**REQUIRED ACTION:** What is needed is every line of the material that contains "modifié".

**GIVEN RECORDS:**
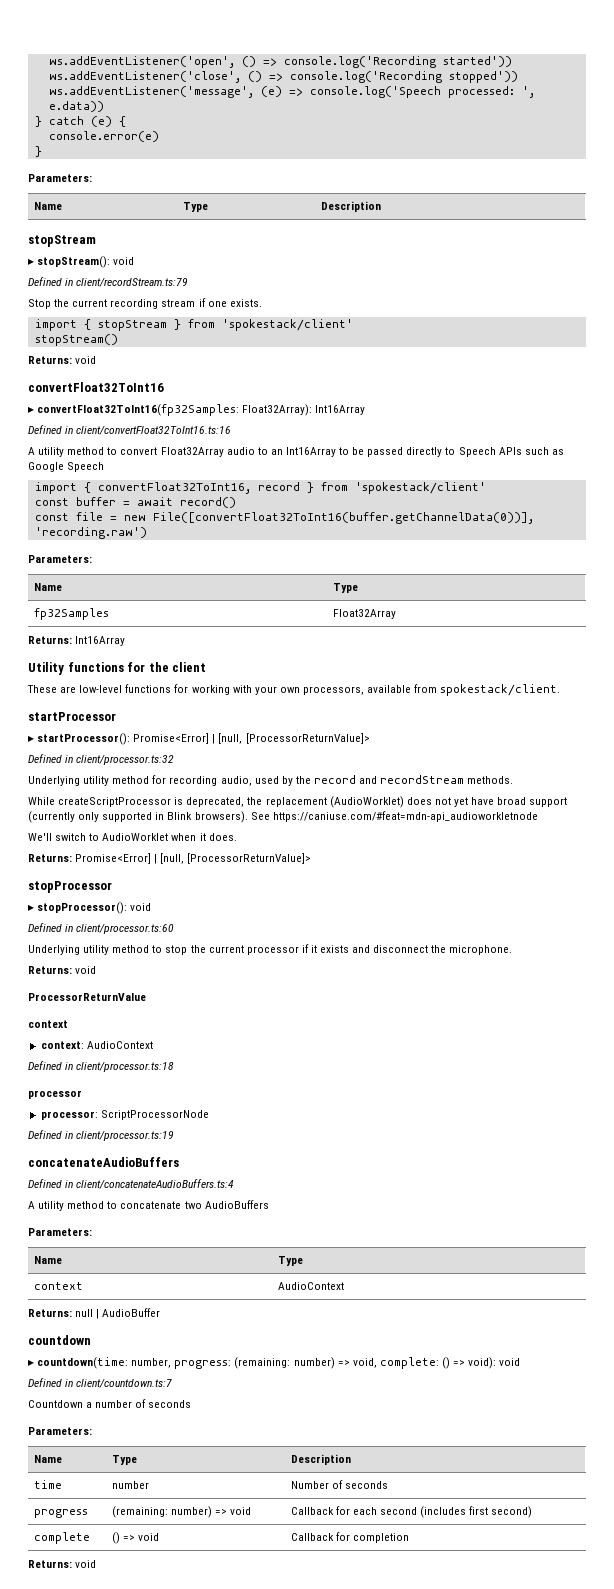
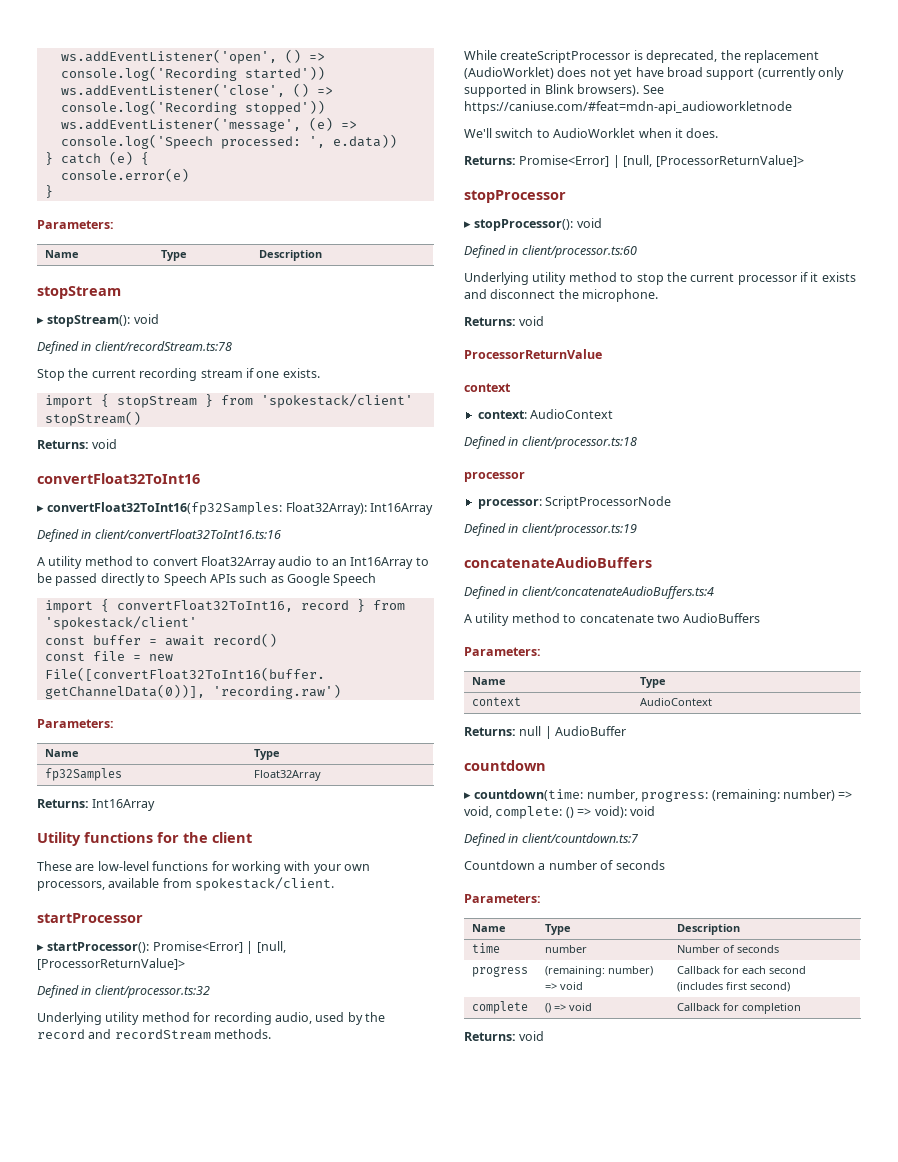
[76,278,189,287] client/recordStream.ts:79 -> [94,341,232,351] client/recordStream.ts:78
...
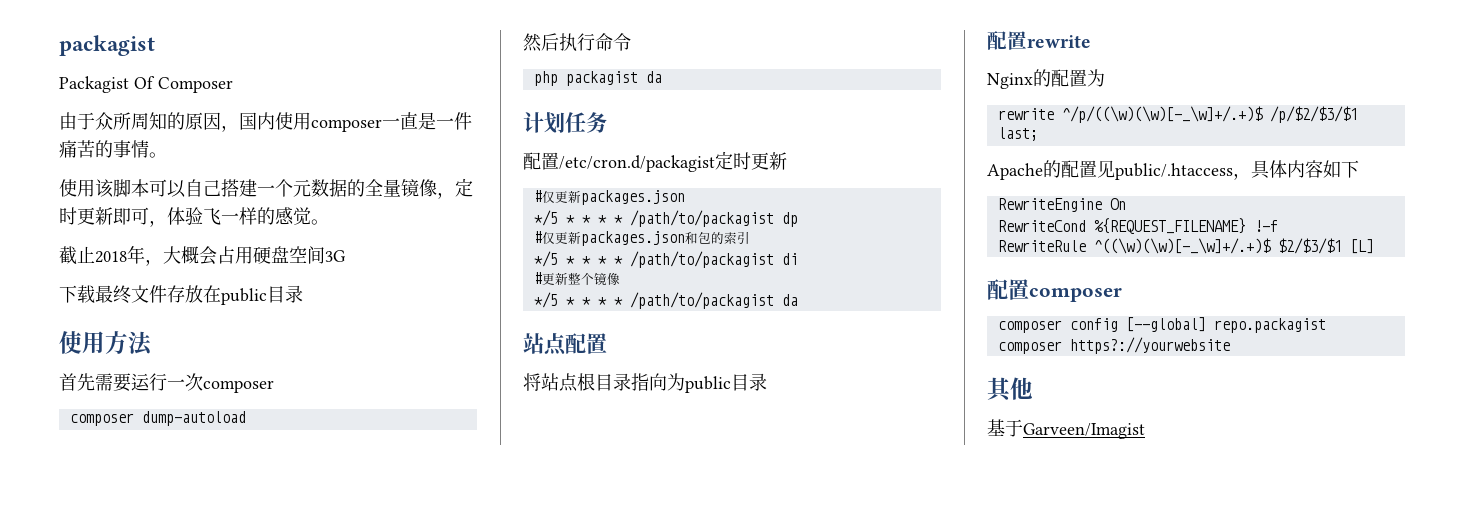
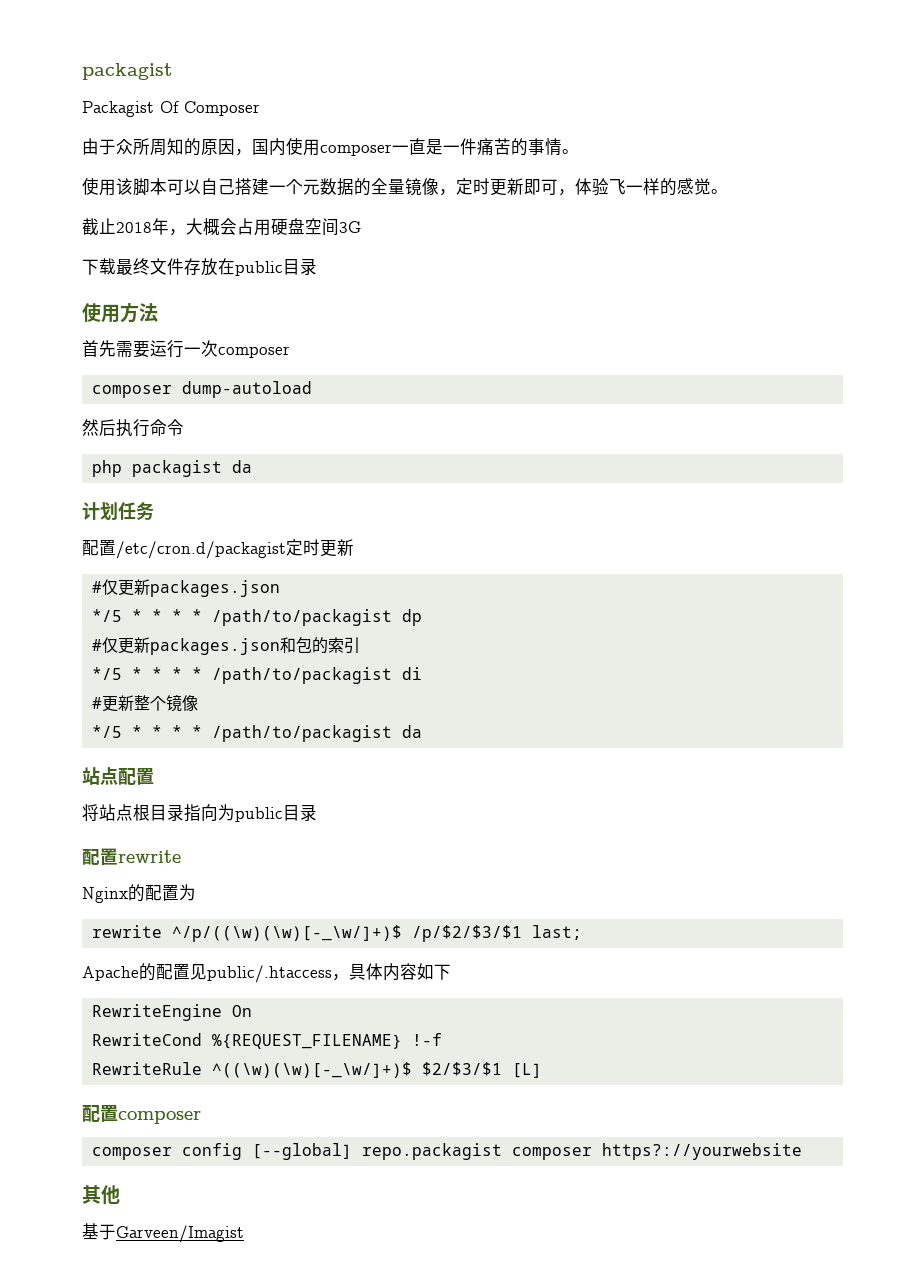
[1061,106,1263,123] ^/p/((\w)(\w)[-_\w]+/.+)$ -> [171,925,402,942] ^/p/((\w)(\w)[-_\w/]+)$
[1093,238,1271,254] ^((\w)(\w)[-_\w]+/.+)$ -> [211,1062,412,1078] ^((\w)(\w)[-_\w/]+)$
==
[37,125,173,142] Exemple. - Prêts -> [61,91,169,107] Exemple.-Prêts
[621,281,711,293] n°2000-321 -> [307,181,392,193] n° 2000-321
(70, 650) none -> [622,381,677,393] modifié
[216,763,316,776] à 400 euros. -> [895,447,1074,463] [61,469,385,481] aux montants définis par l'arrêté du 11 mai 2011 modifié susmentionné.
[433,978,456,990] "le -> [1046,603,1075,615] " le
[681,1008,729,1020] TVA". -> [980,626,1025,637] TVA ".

**OUTPUT:**
(70, 650) none -> [622,381,677,393] modifié
[216,763,316,776] à 400 euros. -> [895,447,1074,463] [61,469,385,481] aux montants définis par l'arrêté du 11 mai 2011 modifié susmentionné.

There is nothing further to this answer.